By Ramona Fuentes Valdéz (rfuentes@itesm.mx) and Pedro Nájera García (pedro.najera@itesm.mx)
 

Many of us find mathematics very difficult, so the thought of studying a subject related to this discipline terrifies us. This means that we get the least out of the math courses in which we participate, thus generating deficiencies that we drag along whenever we study this subject until we finally pluck up the courage to face our fear, overcome it and solve it once and for all. Moreover, we have no idea how we could possibly apply the knowledge acquired once we have finished studying mathematics, making what we have learned appear to be meaningless.

The idea of MATECS (Spanish acronym) arose to address this double concern. It consists of the development of applications from diverse areas of knowledge, including: MAthematics, Electronic Technologies and Computer Science. Students developed mathematical models, algorithms, software programs and circuits, among others.

The objective was for the applications developed to be sufficiently representative of the areas of knowledge involved. The young people who were studying the theoretical bases of engineering worked as a team with another group of students who implemented the concepts studied using electronic and computer tools, thus generating a practical meaning for the key topics of the courses and, at the same time, a solid theoretical understanding of the fundamental principles of the specialization courses. The explanation of the subjects was given experientially and the elements were developed that allowed us to experience the concept by relating it to a course higher up in the curriculum.

The main problem is that we have no idea how we could possibly apply the knowledge acquired once we have finished studying mathematics, making what we have learned appear to be meaningless.

Since we were dealing with students from different semesters, learning modules were designed to cover basic knowledge requirements, such as: measurement, team management and safety measures for the instruments used in laboratories. During the semester, we worked with an average of 50 first- through sixth-semester students from different degree programs and enrolled in different courses, all of whom participated in the diverse activities. Just like any other process, its implementation required adequate planning and time management to enable students to coordinate with each other and work on the proposed activities.

* AVAILABLE DATA:
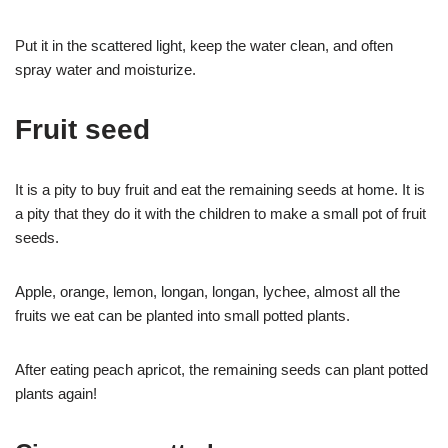
Put it in the scattered light, keep the water clean, and often
spray water and moisturize.
Fruit seed
It is a pity to buy fruit and eat the remaining seeds at home. It is
a pity that they do it with the children to make a small pot of fruit
seeds.
Apple, orange, lemon, longan, longan, lychee, almost all the
fruits we eat can be planted into small potted plants.
After eating peach apricot, the remaining seeds can plant potted
plants again!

* PROBLEMS AND TASKS:
1 – Retype the stretch of the MATECS passage from "Since we were" through "the proposed activities.".
2 – According to the MATECS passage, on average, how many students worked in the project during the semester?

* ANSWERS BY ITEM NUMBER:
1 –
Since we were dealing with students from different semesters, learning modules were designed to cover basic knowledge requirements, such as: measurement, team management and safety measures for the instruments used in laboratories. During the semester, we worked with an average of 50 first- through sixth-semester students from different degree programs and enrolled in different courses, all of whom participated in the diverse activities. Just like any other process, its implementation required adequate planning and time management to enable students to coordinate with each other and work on the proposed activities.

2 – An average of 50 first- through sixth-semester students.